WORK TO BE COMPLETED →
Pictures are to be left out, and only the lines below starting at the one with "Image 2 (168" and ending at the one with "Image 3 (336" are to be reproduced, each exactly, both ends included.

RECORD EXTRACTS →
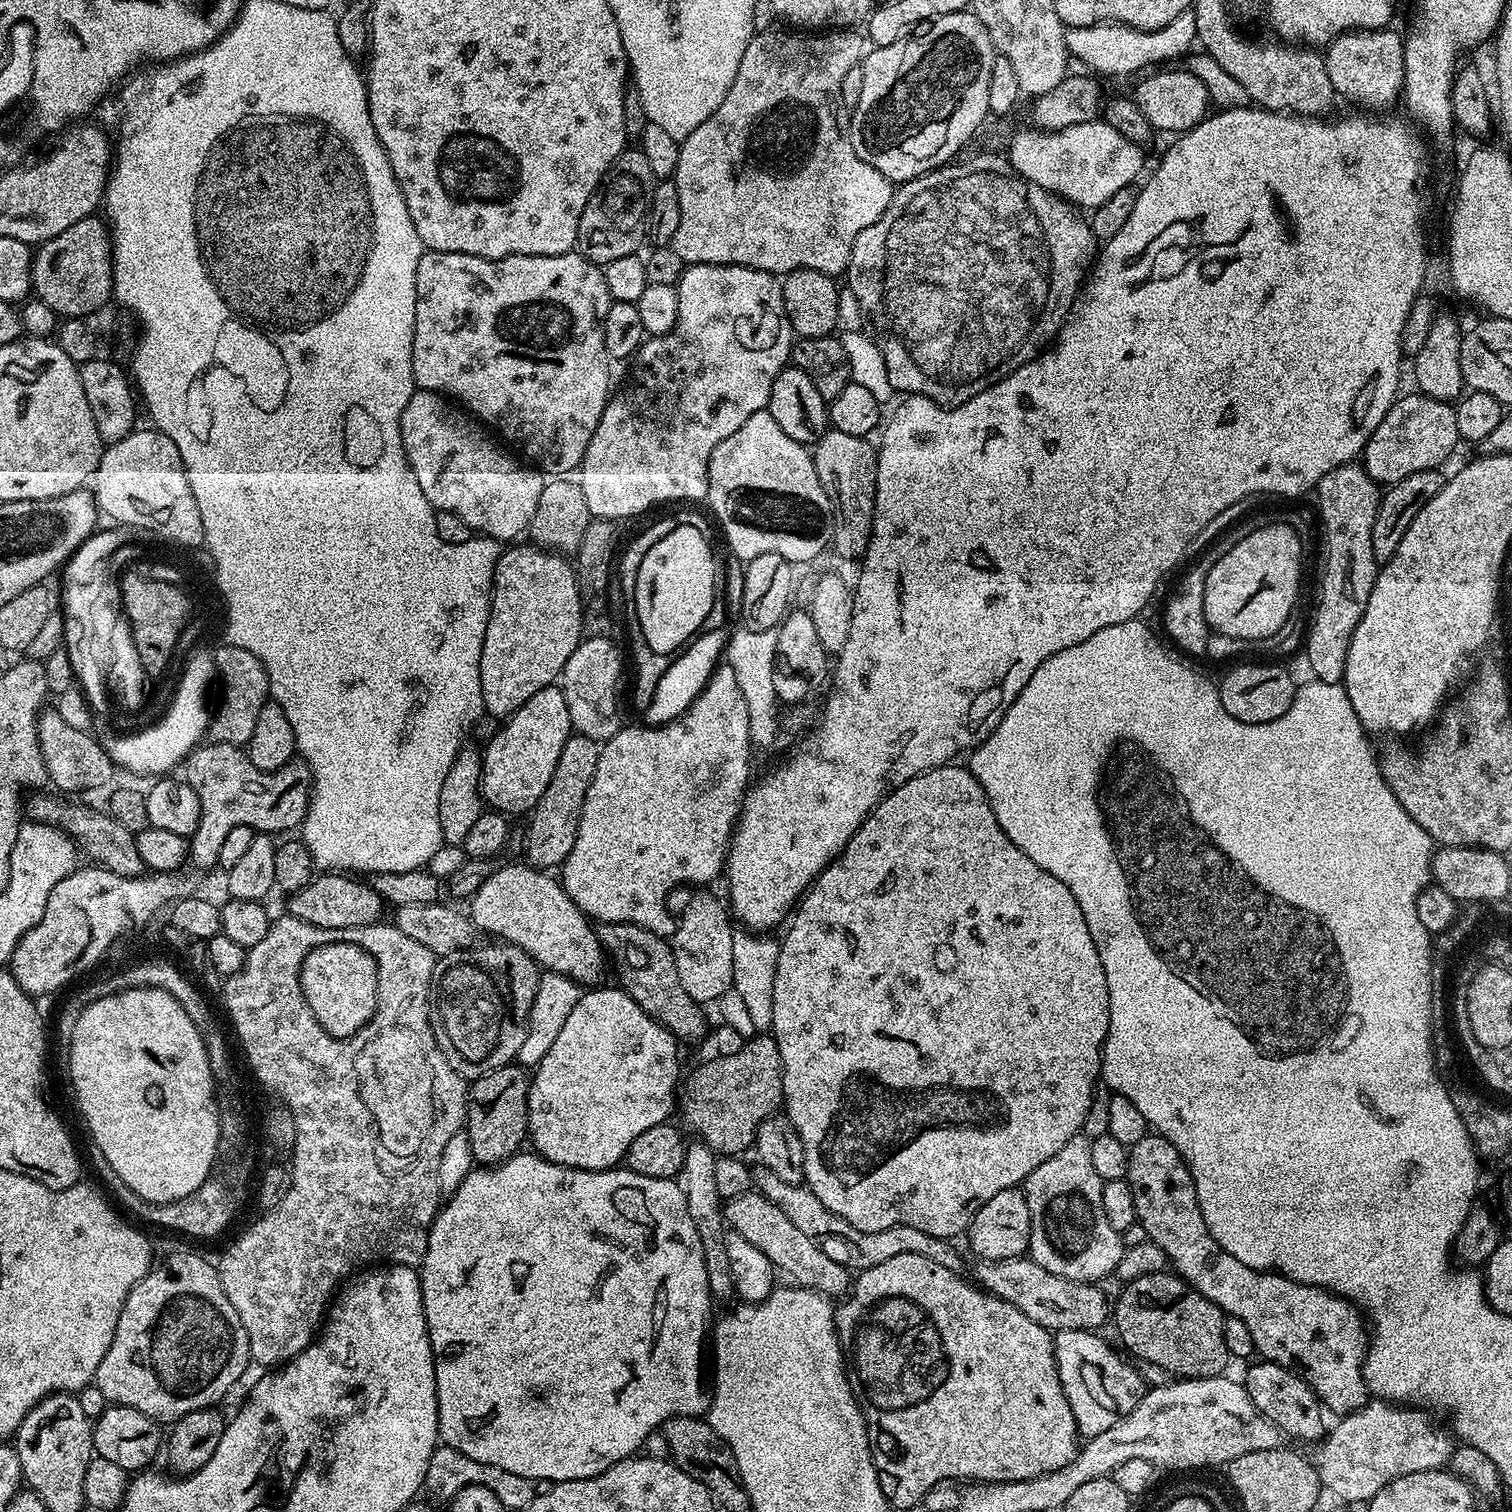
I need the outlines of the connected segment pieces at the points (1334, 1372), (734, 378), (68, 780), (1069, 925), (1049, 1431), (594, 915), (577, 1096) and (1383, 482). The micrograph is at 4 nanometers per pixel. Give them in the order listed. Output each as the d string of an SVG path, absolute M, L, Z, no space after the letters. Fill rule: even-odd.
M1149 1134L1142 1138L1142 1142L1129 1147L1126 1179L1130 1194L1134 1194L1136 1219L1146 1230L1149 1240L1163 1250L1176 1275L1185 1280L1194 1292L1210 1298L1210 1302L1217 1304L1225 1314L1242 1318L1243 1324L1250 1330L1250 1338L1254 1338L1256 1352L1263 1359L1281 1364L1304 1379L1321 1405L1331 1415L1333 1412L1333 1417L1349 1416L1368 1403L1370 1393L1364 1381L1364 1359L1368 1357L1370 1328L1361 1309L1327 1288L1303 1284L1276 1272L1259 1272L1257 1268L1246 1266L1246 1262L1238 1262L1234 1254L1226 1254L1202 1218L1196 1197L1196 1183L1186 1162L1166 1137Z
M693 264L685 267L684 272L680 275L680 283L675 285L676 293L678 294L678 318L674 322L674 326L664 336L653 336L645 339L637 350L632 364L632 377L628 380L628 385L621 390L620 393L615 393L614 398L609 399L608 405L604 408L604 413L600 419L598 430L594 430L594 438L590 438L590 446L586 446L586 454L584 460L580 463L578 469L578 483L582 494L586 494L586 506L590 506L590 514L593 518L600 522L621 522L620 520L628 520L631 516L640 516L647 510L651 504L664 504L667 500L700 500L703 501L708 495L708 463L710 462L710 454L714 454L714 446L718 446L718 442L723 442L725 438L730 438L730 434L734 434L734 430L738 430L738 426L742 426L742 422L746 422L746 418L750 418L750 414L758 414L765 411L768 407L768 399L770 398L770 390L774 378L778 378L778 374L789 363L792 355L792 345L794 343L794 333L792 323L784 309L784 299L782 298L782 290L780 289L781 281L773 276L770 272L762 270L754 270L746 266L734 266L733 264Z
M55 710L41 711L36 729L51 787L61 788L56 789L61 793L72 794L68 792L88 792L111 782L113 762L91 731L74 730L74 726L62 722Z
M953 762L943 764L941 768L931 768L928 772L918 774L910 778L902 786L888 793L883 800L876 803L876 809L862 822L862 826L848 840L848 845L841 850L840 855L817 876L811 888L804 893L790 916L787 925L788 933L784 940L779 941L777 954L777 970L774 973L773 984L773 1022L770 1035L776 1039L778 1054L782 1058L782 1090L784 1091L783 1111L790 1118L790 1122L798 1130L802 1138L802 1150L804 1151L804 1179L803 1183L815 1194L818 1202L826 1206L826 1210L834 1210L846 1222L852 1226L858 1226L858 1230L873 1232L874 1230L886 1230L890 1226L914 1226L917 1230L926 1230L926 1234L934 1234L943 1240L956 1238L956 1235L967 1233L969 1224L976 1217L976 1211L994 1194L1002 1190L1010 1190L1023 1185L1024 1180L1046 1158L1058 1154L1070 1138L1074 1138L1083 1129L1086 1122L1086 1110L1090 1110L1092 1093L1098 1087L1100 1076L1100 1053L1104 1051L1104 1039L1110 1026L1110 998L1106 986L1106 974L1102 970L1102 958L1098 958L1098 950L1094 946L1094 938L1090 938L1090 926L1086 926L1086 918L1066 882L1058 882L1054 874L1046 874L1038 862L1030 862L1026 854L998 826L996 810L990 806L978 778L969 772L967 767Z
M897 1254L878 1266L863 1269L857 1276L860 1277L851 1281L846 1295L835 1305L836 1337L842 1345L848 1384L868 1427L876 1477L882 1486L882 1494L892 1503L893 1509L910 1510L941 1482L1018 1482L1062 1470L1074 1462L1078 1451L1078 1433L1074 1410L1070 1410L1070 1402L1066 1402L1066 1394L1058 1378L1053 1333L1038 1326L1038 1322L1030 1322L1030 1318L1026 1318L1026 1314L1022 1314L1022 1310L1010 1302L999 1300L975 1283L967 1284L961 1273L946 1270L946 1266L938 1266L938 1262L922 1258L922 1254Z
M724 662L679 717L659 727L641 727L621 727L614 738L603 741L590 790L586 790L578 838L562 865L562 883L570 899L593 921L626 922L672 938L678 920L668 913L668 891L679 884L708 884L725 871L732 830L750 787L748 763L754 751L750 714L746 714L738 678Z
M619 986L604 987L593 987L581 995L578 1006L574 1006L574 1010L570 1010L570 1015L566 1017L566 1023L558 1033L558 1038L550 1045L550 1051L546 1054L546 1058L542 1058L542 1062L535 1065L528 1085L527 1139L530 1144L532 1140L531 1147L552 1164L561 1164L567 1168L581 1168L587 1172L605 1172L607 1168L617 1167L627 1157L630 1142L634 1142L634 1138L638 1138L638 1134L650 1130L650 1126L665 1123L671 1117L668 1115L674 1112L678 1104L676 1075L680 1072L680 1052L676 1049L678 1047L676 1037L672 1035L669 1028L663 1028L654 1018L650 1018L650 1014L646 1014L646 1010L642 1010L642 1006L638 1006L638 1002L634 1002L634 998L630 998L630 994L626 994L623 988Z
M1423 394L1401 395L1386 410L1386 418L1378 422L1378 430L1366 442L1362 453L1364 471L1381 486L1391 486L1418 474L1418 470L1439 469L1452 456L1456 444L1461 443L1458 434L1455 407L1449 401L1430 398Z

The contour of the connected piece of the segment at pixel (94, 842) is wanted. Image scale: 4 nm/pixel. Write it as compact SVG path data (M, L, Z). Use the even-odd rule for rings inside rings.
M32 794L26 800L26 816L29 821L49 824L60 828L76 841L79 851L89 856L89 861L117 872L123 876L138 876L145 871L144 862L138 854L138 846L133 832L126 830L107 811L99 812L96 808L87 808L84 804L71 804L71 799L56 796ZM64 799L64 800L59 800Z

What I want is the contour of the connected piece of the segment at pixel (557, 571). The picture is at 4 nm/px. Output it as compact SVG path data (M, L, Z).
M528 542L519 544L503 549L492 579L492 605L480 659L482 698L489 717L507 718L530 702L538 690L553 687L559 681L570 654L574 654L583 637L586 604L581 597L577 569L569 561L568 565L563 555L545 552Z

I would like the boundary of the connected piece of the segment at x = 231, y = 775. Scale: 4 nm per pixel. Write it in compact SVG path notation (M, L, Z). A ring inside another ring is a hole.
M204 742L188 753L183 770L183 780L198 794L202 806L198 830L190 838L190 864L196 868L217 867L222 842L234 826L250 826L256 834L277 834L299 829L308 813L312 771L302 758L293 758L286 766L267 772L250 762L243 747Z

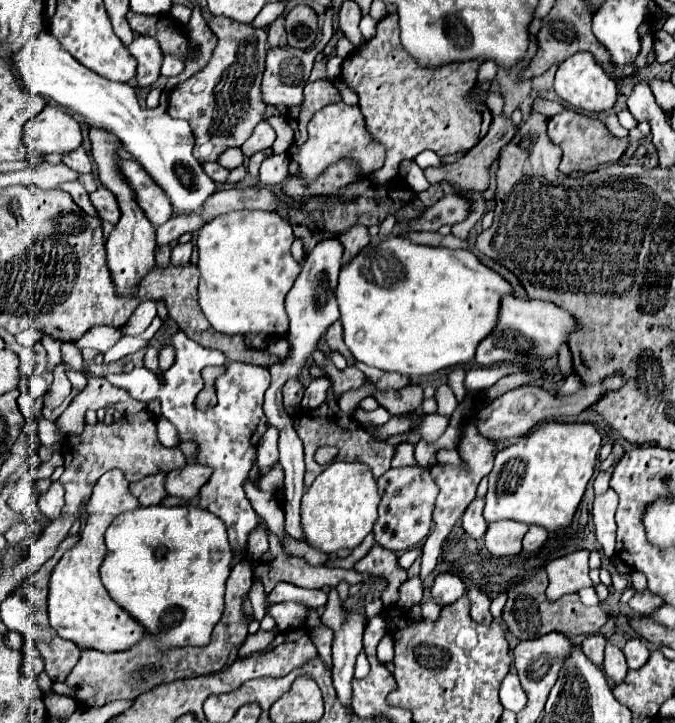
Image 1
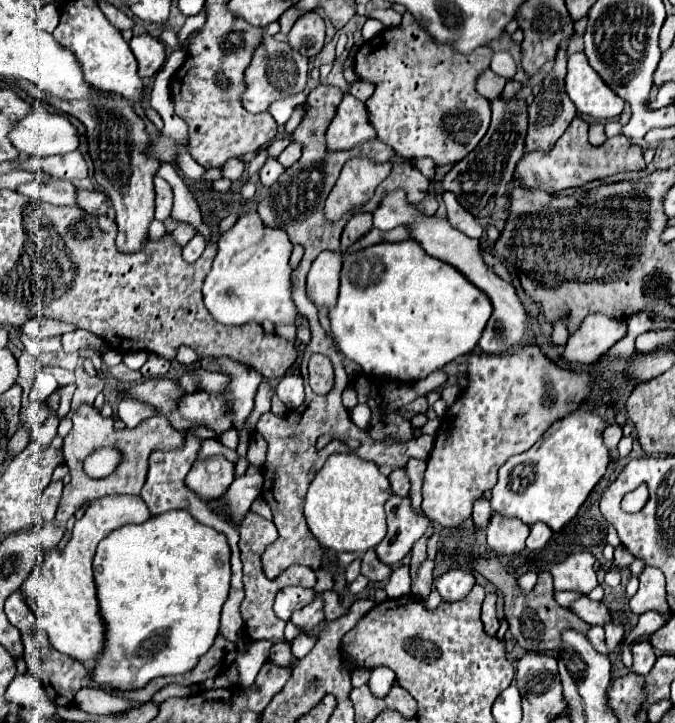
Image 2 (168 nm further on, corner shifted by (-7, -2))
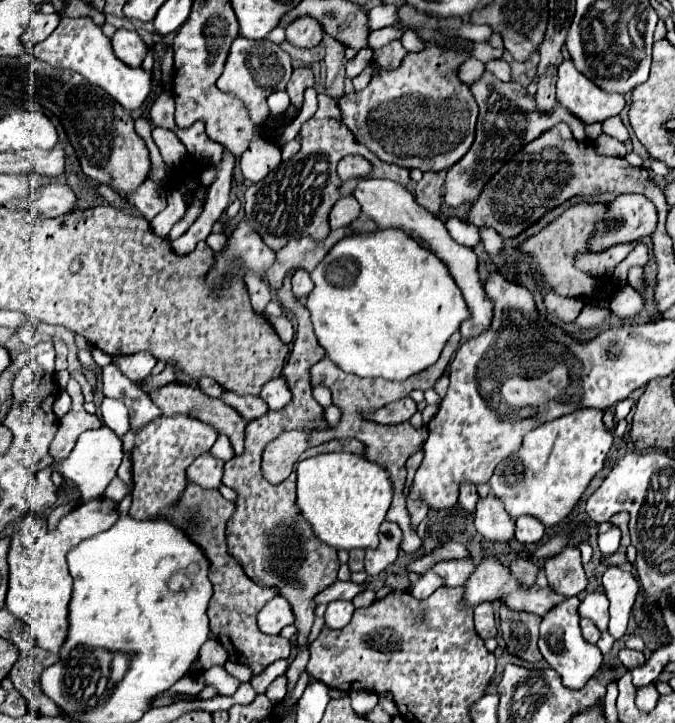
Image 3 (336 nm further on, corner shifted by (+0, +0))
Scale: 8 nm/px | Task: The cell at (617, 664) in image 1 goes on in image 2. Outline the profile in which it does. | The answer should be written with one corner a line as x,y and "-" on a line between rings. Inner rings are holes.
608,622
604,624
604,630
606,630
606,646
610,652
618,650
622,640
624,640
624,626
620,622

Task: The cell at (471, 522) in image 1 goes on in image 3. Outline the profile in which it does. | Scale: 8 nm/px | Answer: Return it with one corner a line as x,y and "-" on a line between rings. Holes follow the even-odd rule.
461,482
461,488
459,488
459,502
461,502
461,506
463,506
467,512
473,512
477,500
479,500
477,486
471,484
471,482

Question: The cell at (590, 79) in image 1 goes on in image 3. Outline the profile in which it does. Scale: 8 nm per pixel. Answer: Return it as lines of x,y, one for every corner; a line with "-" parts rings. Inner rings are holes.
571,60
559,66
557,100
583,124
605,122
607,118
617,116
625,106
621,94
609,94
595,86
573,66

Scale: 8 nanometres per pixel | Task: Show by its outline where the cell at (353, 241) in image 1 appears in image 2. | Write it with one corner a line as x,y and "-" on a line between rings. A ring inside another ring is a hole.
356,214
348,220
344,232
342,232
342,252
346,252
354,242
358,242
364,234
372,230
372,214

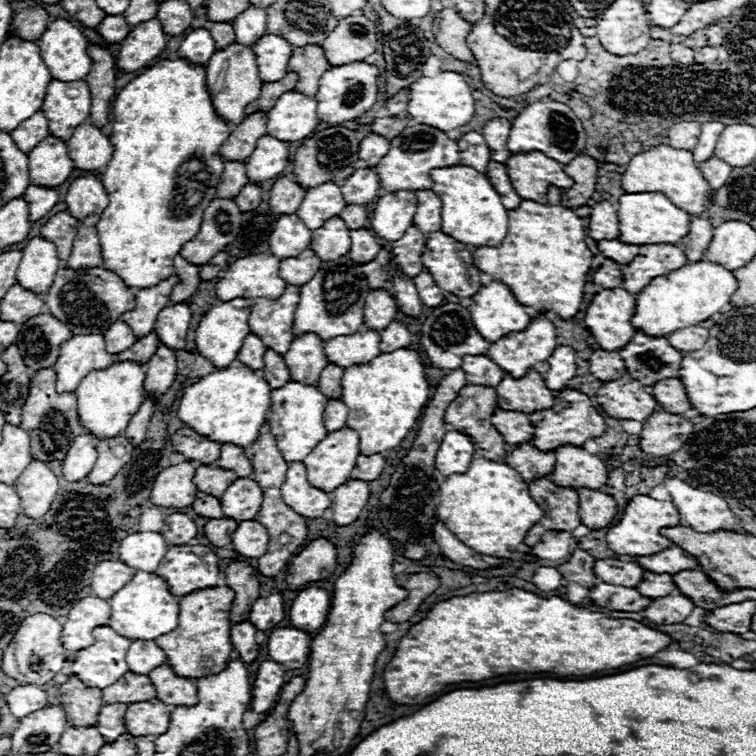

RESPONSE AREA →
Image 2 (168 nm further on, corner shifted by (-7, -2))
Image 3 (336 nm further on, corner shifted by (+0, +0))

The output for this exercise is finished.